Charlie Hook asked if the school district had provided any updates to the policy since Mallory’s Law was passed Jan. 17. Mallory’s Law provides civil penalties for parents who fail to control bullying or cyber-harassment by their children. The law is named for Mallory Grossman, who at age 12, took her own life in 2017, apparently as the result of relentless online bullying. Mallory’s law updates the state’s Anti-Bullying Bill of Rights. It says districts must include in anti-bullying policies the specific consequences for a student harassing, intimidating, or bullying a schoolmate. The law also requires superintendents to provide school boards with data on all reports that meet the statutory definition of bullying.
Hook attempted to ask Carolyn Morey, the Supervisor of Public Personnel and Supervisor of the Child Study Team, if the school district policy had been amended to reflect Mallory’s Law. However, Belacso interjected and said the public comment time was for comments, rather than questions. “You can certainly provide your comments,” Belasco said.
Armstrong said the school’s HIB policy was updated in September. Hook said it seemed that every school in the region was adopting the law as a policy without adapting it to their particular school’s situation. He asked Armstrong to send him a copy of the school policy and to highlight where Mallory’s Law had been incorporated. “All the schools in the area just rubber stamp their name at the top of the page and didn’t really bother going over it,” he said.
The Hooks feel the administration at Margaret Mace is simply jumping through administrative hoops to stay within state guidelines concerning HIB. They decided to pull their daughter out of Margaret Mace and enroll her at Wildwood Catholic Academy.
Melissa Hook took part in a meeting at Family Court last week, which included her daughter and the student who appeared in a video posted on social media, displaying a handgun, and allegedly making threats. Hook said she was going to get a recording of the meeting, saying the boy in question accused her of making a racial slur toward him, although the arbitrator, Shirley Robinson, seemed to disregard his statement. However, Hook alleged she was scolded by Robinson for participating in a protest outside the school.

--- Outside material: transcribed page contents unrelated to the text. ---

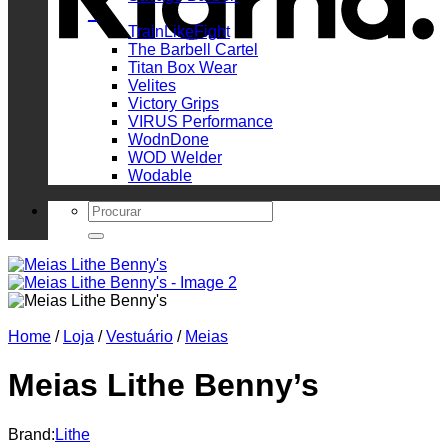
_
TrainLikeFight
The Barbell Cartel
Titan Box Wear
Velites
Victory Grips
VIRUS Performance
WodnDone
WOD Welder
Wodable
Search
for:
Home
/
Loja
/
Vestuário
/
Meias
Meias Lithe Benny’s
Brand:
Lithe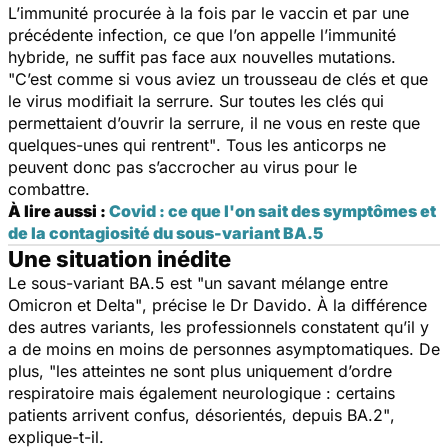
L’immunité procurée à la fois par le vaccin et par une
précédente infection, ce que l’on appelle l’immunité
hybride, ne suffit pas face aux nouvelles mutations.
"C’est comme si vous aviez un trousseau de clés e
t que
le virus modifiait la serrure. Sur toutes les clés qui
permettaient d’ouvrir la serrure, il ne vous en reste que
quelques-unes qui rentrent"
. Tous les anticorps ne
peuvent donc pas s’accrocher au virus pour le
combattre.
À lire aussi :
Covid : ce que l'on sait des symptômes et
de la contagiosité du sous-variant BA.5
Une situation inédite
Le sous-variant BA.5 est
"un savant mélange entre
Omicron et Delta"
, précise le Dr Davido. À la différence
des autres variants, les professionnels constatent qu’il y
a de moins en moins de personnes asymptomatiques. De
plus,
"les atteintes ne sont plus uniquement d’ordre
respiratoire mais également neurologique : certains
patients arrivent confus, désorientés, depuis BA.2"
,
explique-t-il.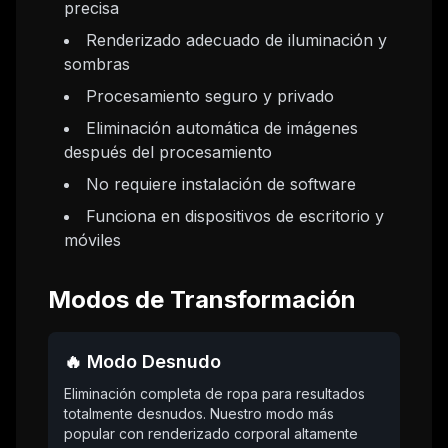
precisa
Renderizado adecuado de iluminación y
sombras
Procesamiento seguro y privado
Eliminación automática de imágenes
después del procesamiento
No requiere instalación de software
Funciona en dispositivos de escritorio y
móviles
Modos de Transformación
🔥 Modo Desnudo
Eliminación completa de ropa para resultados
totalmente desnudos. Nuestro modo más
popular con renderizado corporal altamente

“I was being treated like a criminal,” she said.
According to an article previously published by the Herald, the offending student had told the Hooks’ daughter he would “blow her brains out.” The North Wildwood Police confirmed that the boy was charged with making terroristic threats. The Hooks said the charges were reduced in Family Court to simple assault and disorderly conduct.
For the Hooks, the matter is not as much about charging the juvenile as it is the school administration following the law and protecting the children who attend the school. They said Mallory’s Law prescribed what actions must take place and in what time frame once there has been an HIB incident observed. Under the law, a parent or guardian has the right to report incidences of HIB using a form that is provided on the school’s website.
If it is determined that the student has committed an act of HIB, the district can require students to participate in counseling, receive behavioral intervention services, or be disciplined. The principal will determine appropriate corrective measures in consultation with the applicable school staff. The reporting parents do not necessarily have access to the terms of the action taken by the school district.
Charlie Hook said he would like the district and administration to follow the law.